The pharmaceutical composition according to any one of claims 1 to 14, wherein the antibody or antigen-binding fragment is humanized.

The pharmaceutical composition according to any one of claims 1 to 16, wherein the antibody or antigen-binding fragment comprises an aglycosylated Fc domain.

The pharmaceutical composition according to any one of claims 1 to 17, wherein the antibody or antigen-binding fragment comprises the amino acid sequence of SEQ ID NO: 3.

The pharmaceutical composition according to any one of claims 1 to 17, wherein the antibody or antigen-binding fragment comprises the amino acid sequence of SEQ ID NO: 4.

The pharmaceutical composition according to any one of claims 1 to 17, wherein the antibody or antigen-binding fragment comprises the amino acid sequence of SEQ ID NO: 3 and further comprises the amino acid sequence of SEQ ID NO: 4 . .

The pharmaceutical composition according to any one of claims 1 to 18, wherein the antibody or antigen-binding fragment comprises alanine at an amino acid position corresponding to amino acid position 299 of SEQ ID NO: 1.
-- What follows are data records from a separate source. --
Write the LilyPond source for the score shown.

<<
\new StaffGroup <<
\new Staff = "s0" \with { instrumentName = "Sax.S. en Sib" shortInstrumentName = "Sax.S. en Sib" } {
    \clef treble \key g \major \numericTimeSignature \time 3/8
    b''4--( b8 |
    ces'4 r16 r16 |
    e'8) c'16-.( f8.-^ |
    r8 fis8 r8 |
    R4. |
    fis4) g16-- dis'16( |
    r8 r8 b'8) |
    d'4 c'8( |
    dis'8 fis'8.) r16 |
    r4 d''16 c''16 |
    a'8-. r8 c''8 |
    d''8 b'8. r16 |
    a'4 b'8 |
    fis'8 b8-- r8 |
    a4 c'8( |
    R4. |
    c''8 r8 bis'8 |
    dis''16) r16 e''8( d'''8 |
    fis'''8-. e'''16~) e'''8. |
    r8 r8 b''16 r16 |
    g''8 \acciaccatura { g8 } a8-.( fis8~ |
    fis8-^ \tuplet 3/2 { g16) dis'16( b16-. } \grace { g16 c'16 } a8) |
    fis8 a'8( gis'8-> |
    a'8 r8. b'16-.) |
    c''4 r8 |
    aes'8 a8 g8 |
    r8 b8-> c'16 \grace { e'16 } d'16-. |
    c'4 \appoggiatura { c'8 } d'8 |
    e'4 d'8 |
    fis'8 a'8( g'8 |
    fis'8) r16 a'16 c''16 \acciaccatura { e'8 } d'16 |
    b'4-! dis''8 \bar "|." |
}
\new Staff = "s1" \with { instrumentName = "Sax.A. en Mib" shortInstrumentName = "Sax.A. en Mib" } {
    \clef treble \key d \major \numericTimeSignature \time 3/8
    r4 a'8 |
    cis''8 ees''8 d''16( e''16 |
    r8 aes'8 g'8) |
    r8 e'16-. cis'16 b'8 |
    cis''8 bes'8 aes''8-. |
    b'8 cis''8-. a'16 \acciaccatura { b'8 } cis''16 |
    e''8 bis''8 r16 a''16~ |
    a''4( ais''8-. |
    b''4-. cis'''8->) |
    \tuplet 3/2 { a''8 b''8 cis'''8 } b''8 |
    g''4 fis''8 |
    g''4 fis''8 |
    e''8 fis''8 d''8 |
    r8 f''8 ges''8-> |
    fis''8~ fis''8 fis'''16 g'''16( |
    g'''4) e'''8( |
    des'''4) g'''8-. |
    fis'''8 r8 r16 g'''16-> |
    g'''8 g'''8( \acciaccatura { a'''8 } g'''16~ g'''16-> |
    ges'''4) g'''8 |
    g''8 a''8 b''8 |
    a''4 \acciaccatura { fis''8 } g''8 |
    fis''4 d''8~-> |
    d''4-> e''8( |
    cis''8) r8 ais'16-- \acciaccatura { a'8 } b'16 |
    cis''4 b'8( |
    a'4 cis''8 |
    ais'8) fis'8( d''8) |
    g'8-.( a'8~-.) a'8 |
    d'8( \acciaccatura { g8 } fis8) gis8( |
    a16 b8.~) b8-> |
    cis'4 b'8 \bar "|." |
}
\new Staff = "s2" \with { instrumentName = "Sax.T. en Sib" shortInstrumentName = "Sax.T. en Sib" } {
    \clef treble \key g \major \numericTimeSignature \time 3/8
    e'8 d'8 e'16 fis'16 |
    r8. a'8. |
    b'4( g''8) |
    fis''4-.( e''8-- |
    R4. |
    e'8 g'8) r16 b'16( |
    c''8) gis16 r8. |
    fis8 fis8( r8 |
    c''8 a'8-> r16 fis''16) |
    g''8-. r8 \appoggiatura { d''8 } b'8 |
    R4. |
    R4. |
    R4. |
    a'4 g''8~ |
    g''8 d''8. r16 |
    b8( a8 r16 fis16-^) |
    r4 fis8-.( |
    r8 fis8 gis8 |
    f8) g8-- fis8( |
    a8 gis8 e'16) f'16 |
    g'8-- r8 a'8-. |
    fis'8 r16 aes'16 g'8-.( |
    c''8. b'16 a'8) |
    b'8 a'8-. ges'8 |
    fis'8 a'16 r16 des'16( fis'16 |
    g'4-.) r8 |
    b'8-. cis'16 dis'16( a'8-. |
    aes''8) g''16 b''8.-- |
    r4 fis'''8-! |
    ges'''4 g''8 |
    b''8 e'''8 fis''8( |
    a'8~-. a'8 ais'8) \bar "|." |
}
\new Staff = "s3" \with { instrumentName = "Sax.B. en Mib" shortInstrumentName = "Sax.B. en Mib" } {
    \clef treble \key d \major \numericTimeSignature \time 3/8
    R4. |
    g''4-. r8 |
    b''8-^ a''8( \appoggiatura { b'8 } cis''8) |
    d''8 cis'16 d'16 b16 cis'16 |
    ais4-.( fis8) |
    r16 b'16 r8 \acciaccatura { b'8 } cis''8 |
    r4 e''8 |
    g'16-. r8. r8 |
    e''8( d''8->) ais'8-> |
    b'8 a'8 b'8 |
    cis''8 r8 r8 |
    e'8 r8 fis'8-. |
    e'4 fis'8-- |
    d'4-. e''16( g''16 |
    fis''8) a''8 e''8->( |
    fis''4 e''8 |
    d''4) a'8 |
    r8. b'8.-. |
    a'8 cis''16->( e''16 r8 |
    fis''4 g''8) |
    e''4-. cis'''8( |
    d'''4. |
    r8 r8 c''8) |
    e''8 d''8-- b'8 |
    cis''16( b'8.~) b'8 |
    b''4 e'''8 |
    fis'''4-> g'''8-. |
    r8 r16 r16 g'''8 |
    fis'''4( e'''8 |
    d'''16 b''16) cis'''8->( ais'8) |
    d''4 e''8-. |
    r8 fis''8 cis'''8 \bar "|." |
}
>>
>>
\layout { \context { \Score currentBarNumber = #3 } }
The pharmaceutical composition according to any one of claims 1 to 18, wherein the antibody is selected from the group consisting of hOKT3, hOKT3γ1 (Ala-Ala), HUM291, and NI-0401.

The antibody or antigen-binding fragment exhibits at least 50% reduced binding to at least one class of Fc (γ) receptors as compared to an IgG1 antibody deposited with ATCC accession number CRL-1621. The pharmaceutical composition according to any one of 1 to 22.

23. The method of any one of claims 1-22, wherein the antibody or antigen-binding fragment exhibits at least 50% reduced binding to at least one class of Fc (γ) receptors compared to an OKT3 antibody. Pharmaceutical composition .

25. The pharmaceutical composition according to any one of claims 1 to 24, wherein the dosing regimen is 5 days.

25. The pharmaceutical composition according to any one of claims 1 to 24 , wherein the dosing regimen is 8 days.